Geçtiğimiz haftalarda dünya sanat tarihinin güncel anlamda en önemlisi olduğunu düşündüğüm haberlerinden biri çıktı ortaya. Sanatseverler ama özellikle de müzisyenler için büyük ehemmiyet taşıyan bir olaydı bu. Hayır, günümüz şarkıcılarından bahsetmiyorum, gerçek sanatçılardan bahsediyorum.
Belki duymuşsunuzdur, Mozart yeni bir parça yayımladı. Bu bestenin İsmi “Serenata ex C” ve üç viyola eşliğinde sunuluyor. Ne demek hangi Mozart’tan bahsediyorum? Bildiğimiz işte, Wolfgang Amadeus Mozart.
1756’da doğan müzik dâhisi, neredeyse bebekliğinden beri müzikle ilgileniyormuş. Küçüklüğünden demek isterdim ama kendisi beş (5) yaşındayken aristokratlara ve kraliyet ailelerine gösteri sunmak için bildiğiniz Avrupa turnesi yapıyormuş. Beş yaşındaki bazı çocuklar çamur yiyordu (kesinlikle ben değilim)

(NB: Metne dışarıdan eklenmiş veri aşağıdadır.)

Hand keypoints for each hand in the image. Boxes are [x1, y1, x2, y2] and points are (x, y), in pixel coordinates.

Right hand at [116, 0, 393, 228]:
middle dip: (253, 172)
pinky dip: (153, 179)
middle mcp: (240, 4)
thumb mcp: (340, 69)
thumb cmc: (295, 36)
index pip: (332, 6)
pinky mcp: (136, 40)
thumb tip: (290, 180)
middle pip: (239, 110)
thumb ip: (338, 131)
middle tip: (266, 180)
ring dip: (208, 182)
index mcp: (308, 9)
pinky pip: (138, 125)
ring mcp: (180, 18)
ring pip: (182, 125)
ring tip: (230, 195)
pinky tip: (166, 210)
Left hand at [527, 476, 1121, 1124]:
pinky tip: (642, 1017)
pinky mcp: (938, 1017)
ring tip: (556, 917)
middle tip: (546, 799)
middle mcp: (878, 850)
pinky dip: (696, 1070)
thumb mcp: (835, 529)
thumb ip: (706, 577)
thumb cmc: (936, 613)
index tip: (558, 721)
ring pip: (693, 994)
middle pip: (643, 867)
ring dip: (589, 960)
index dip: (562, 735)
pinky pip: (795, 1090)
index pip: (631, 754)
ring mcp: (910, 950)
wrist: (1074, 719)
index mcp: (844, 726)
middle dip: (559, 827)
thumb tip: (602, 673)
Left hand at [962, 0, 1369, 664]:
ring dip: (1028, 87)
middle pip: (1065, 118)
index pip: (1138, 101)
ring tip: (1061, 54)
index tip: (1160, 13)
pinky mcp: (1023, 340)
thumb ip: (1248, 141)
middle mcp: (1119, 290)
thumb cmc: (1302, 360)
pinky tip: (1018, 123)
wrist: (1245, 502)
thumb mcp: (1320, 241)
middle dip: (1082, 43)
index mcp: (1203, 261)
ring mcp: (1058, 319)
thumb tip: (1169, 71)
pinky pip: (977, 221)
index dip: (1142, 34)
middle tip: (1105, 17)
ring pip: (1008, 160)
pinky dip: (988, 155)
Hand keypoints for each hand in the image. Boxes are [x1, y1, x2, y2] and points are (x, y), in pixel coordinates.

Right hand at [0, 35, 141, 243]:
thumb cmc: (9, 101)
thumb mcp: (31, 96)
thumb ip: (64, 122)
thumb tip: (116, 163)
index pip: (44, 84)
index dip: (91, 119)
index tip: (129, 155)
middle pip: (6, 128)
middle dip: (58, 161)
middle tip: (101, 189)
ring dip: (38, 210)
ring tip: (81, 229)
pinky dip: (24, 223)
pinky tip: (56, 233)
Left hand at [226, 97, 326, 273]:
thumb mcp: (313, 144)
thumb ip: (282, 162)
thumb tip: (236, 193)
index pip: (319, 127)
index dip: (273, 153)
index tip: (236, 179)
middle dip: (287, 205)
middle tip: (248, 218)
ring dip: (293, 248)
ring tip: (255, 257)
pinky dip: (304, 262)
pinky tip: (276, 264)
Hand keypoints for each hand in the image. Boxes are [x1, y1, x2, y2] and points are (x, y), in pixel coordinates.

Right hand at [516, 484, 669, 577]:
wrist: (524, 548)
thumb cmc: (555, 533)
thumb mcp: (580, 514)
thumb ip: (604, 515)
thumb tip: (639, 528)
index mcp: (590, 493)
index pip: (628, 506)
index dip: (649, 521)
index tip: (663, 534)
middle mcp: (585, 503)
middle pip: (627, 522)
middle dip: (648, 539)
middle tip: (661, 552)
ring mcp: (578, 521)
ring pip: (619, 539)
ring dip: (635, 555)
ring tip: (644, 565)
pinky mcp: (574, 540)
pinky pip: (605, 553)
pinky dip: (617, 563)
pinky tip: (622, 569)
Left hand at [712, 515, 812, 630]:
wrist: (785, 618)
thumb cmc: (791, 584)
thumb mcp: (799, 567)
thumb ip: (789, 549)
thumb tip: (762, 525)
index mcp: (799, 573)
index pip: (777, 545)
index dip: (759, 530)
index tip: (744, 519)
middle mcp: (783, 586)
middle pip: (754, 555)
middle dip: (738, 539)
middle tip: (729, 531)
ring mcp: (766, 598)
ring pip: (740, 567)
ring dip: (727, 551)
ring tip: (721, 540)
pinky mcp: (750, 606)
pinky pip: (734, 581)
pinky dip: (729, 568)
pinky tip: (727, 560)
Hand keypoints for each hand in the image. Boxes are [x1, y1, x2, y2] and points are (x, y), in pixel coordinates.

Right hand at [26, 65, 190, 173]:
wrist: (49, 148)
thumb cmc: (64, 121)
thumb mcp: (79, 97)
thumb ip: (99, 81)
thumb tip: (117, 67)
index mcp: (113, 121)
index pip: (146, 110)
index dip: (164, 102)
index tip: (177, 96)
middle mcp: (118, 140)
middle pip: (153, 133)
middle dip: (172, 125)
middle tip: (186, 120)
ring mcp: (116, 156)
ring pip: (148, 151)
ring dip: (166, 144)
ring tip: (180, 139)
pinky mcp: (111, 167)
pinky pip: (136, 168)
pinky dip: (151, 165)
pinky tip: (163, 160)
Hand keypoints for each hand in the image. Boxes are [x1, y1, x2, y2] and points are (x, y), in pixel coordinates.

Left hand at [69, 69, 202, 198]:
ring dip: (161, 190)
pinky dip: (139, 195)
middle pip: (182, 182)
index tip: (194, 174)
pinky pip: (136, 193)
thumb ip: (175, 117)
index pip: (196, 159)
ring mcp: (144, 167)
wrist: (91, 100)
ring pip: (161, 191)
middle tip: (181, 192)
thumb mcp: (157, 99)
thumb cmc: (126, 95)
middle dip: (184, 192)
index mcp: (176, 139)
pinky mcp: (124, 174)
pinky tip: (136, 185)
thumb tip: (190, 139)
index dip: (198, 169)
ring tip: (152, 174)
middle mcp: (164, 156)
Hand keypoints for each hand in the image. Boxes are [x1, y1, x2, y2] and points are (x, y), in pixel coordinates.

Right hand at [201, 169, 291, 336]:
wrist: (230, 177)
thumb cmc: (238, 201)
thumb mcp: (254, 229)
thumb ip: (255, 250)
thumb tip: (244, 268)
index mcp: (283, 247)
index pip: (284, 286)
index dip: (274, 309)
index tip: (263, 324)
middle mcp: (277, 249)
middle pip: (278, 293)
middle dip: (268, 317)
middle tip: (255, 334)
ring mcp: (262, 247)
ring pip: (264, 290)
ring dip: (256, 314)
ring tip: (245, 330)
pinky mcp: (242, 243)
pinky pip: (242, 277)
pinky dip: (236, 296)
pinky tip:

Bahsettiğim eseri ise Leipzig Belediye Kütüphaneleri (Leipzig Municipal Libraries) içerisinde keşfedilmiş. Kütüphanede ortaya çıkan hazineye bakar mısınız? Söz konusu eser 12 dakikadan ve 7 bölümden (Marche, Allegro, Menuett, Boloneso, Adagio, Menuett, Finale) oluşuyor.
Okuduğuma göre Mozart, 1769 yılından evvel “Amadeo” ismini kullanmıyormuş. Bulunan bu eserde de görülmediği belirtiliyor. Bu da demek oluyor ki, Mozart bu bestesini tamamladığında en fazla on üç (13) yaşında olabilirdi. Kaldı ki okumalarım sonucunda araştırmacıların da onun on veya on üç yaşlarında olabileceğini tahmin ettikleri görülüyor.
Küçük yaşta başlıyor olmasının da verdiği doyumsuz üretkenliği ve müziğe olan bağımlılığından olsa gerek, çok genç yaşta, otuz beş yaşında vefat eden Mozart toplamda altı yüzden fazla esere imza atmış.
Eser, önceki eserlerinden birine benzer olarak, “Ganz kleine Nachtmusik” olarak yeniden isimlendirilmiş (Quite Little Night Music - Çok Küçük Bir Gece Müziği). Ayrıca eser, 21 Eylül’de Leipzig Opera binası önünde üç genç müzisyen tarafından halka açık şekilde ilk kez icra edildi. İnsan sesleri arasında tüm doğallığıyla var olan bestenin stüdyo kaydını da şuradan dinleyebilirsiniz.
Photo by Tobias Tullius on Unsplash
Bu yazıyı yazma konusunu not almadan evvel (ki aslında arkadaşım ona söylediğimde yazmam gerektiğini söyledi) aklımda tam tersi yönde gelişen bir konu vardı.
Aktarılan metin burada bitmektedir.